═════ Excerpted passage

Langhorne developed a distinctive economic style that acted
as the response half of a call-and-response with singer/songwriters'
vocals, often using rapid triplets of notes. The style arose
partly as the result of a childhood accident in which he lost
some fingers, which limited the range of techniques he could
master to some extent, forcing him to concentrate on the accompanist
role. When folk-rock came in, Langhorne used an acoustic guitar
with a pickup, running it through a Fender Twin Reverb amp that
he borrowed from guitarist (and fellow multi-instrumentalist)
Sandy Bull. Influenced by Roebuck Staples of the Staple Singers,
he would set up a tremolo effect in time with the song. The result
was a sound, both acoustic and electric in color, well-suited
to the period in which rock and folk music were combining.
Langhorne became a part of the New York folk scene in the
early '60s, where he started out as an accompanist to folk singer
Brother John Sellers, who worked as an MC at Gerde's Folk City
club. As a result of his constant exposure at the club, he began
sitting in with numerous Greenwich Village musicians and finding
work as an accompanist both live and in the studio. One of his
first recording sessions was for Carolyn Hester's first Columbia
album in 1961, a session which also included a then-unsigned
Bob Dylan on harmonica. Langhorne then played on the few tracks
and outtakes from Dylan's second album to use accompanists, 1963's
The Freewheelin' Bob Dylan, including the obscure non-LP rock
single "Mixed Up Confusion."
Langhorne's biggest fame comes from just a few days of
sessions in early 1965, for Dylan's Bringing It All Back Home
album. Langhorne is heard throughout that LP, coming especially
to the fore on "She Belongs to Me," "Love Minus
Zero/No Limit," and "Mr. Tambourine Man." As spelled
out in the liner notes to Dylan's box set Biograph, Langhorne
is Mr. Tambourine Man. In the track commentary, Dylan is quoted
as follows: "'Mr. Tambourine Man," I think, was inspired
by Bruce Langhorne. Bruce was playing guitar with me on a bunch
of the early records. On one session, (producer) Tom Wilson had
asked him to play tambourine. And he had this gigantic tambourine.

══════════
═════ Supplied information

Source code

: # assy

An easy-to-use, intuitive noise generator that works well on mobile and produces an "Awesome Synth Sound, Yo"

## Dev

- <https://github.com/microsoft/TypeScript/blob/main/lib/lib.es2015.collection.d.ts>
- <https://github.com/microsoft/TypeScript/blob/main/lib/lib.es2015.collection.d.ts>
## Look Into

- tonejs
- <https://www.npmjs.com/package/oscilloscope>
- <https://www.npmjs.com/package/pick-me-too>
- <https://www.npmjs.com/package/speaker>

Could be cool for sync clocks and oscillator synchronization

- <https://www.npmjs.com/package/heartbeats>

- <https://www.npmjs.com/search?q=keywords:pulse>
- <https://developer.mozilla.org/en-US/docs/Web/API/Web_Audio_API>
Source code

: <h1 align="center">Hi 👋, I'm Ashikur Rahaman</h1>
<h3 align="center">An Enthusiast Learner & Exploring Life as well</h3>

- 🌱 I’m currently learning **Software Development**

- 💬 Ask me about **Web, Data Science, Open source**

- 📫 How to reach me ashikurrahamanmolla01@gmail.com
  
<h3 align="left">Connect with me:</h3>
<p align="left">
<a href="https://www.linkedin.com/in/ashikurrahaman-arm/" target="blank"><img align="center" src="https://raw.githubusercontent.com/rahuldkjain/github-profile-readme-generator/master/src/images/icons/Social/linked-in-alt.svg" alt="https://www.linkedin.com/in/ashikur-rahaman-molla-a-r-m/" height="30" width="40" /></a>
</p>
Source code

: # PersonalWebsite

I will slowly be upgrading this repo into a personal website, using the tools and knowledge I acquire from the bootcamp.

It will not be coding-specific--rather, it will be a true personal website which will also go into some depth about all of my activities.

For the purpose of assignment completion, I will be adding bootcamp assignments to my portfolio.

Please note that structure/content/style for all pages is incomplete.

══════════

→ **Task 1**
Summarize the passage on Bruce Langhorne in two sentences.
→ **Task 2**
Reproduce the stretch of the Bruce Langhorne passage from "Sandy Bull. Influenced" through "music were combining.".
→ **Task 3**
Carry on the passage about Bruce Langhorne from the point where it stops.

→ **Reply 1**
Bruce Langhorne developed a distinctive guitar style that answered singers' vocals, shaped partly by a childhood accident that cost him some fingers, and in the folk-rock era he ran an acoustic guitar with a pickup through a borrowed Fender Twin Reverb amp with a tremolo effect. Starting as an accompanist in the early-'60s New York folk scene, he recorded with Carolyn Hester and Bob Dylan, and his biggest fame comes from the early-1965 sessions for Dylan's Bringing It All Back Home, with Dylan naming him as the inspiration for "Mr. Tambourine Man."

→ **Reply 2**
Sandy Bull. Influenced by Roebuck Staples of the Staple Singers,
he would set up a tremolo effect in time with the song. The result
was a sound, both acoustic and electric in color, well-suited
to the period in which rock and folk music were combining.

→ **Reply 3**
It was like, really big. It was as big as a wagon-wheel. He was
playing, and this vision of him playing this tambourine just
stuck in my mind. He was one of those characters...he was like
that. I don't know if I've ever told him that." For all
the impression Langhorne apparently made on Dylan, he didn't
record with him again (other than on the soundtrack of Pat Garrett
& Billy the Kid), though he did play live with him at least
once, for a 1965 appearance on Les Crane's television show.
Langhorne was much more than an interesting footnote in
Dylan's career, though. In the mid- to late '60s he was in the
studio all of the time, adding particularly important contributions
to the two Vanguard albums by Richard & Mimi Fariña.
He made other notable appearances on Tom Rush's first electric
album, Take a Little Walk With Me; John Sebastian's first album;
Joan Baez's Farewell, Angelina; and numerous other LPs. He also
produced Ramblin' Jack Elliott's first major-label album, 1968's
Young Brigham. By the early '70s his session work was becoming
less frequent, though he continued over the next few decades
to work in soundtracks, as a live accompanist, and co-running
a recording studio with Morgan Cavett.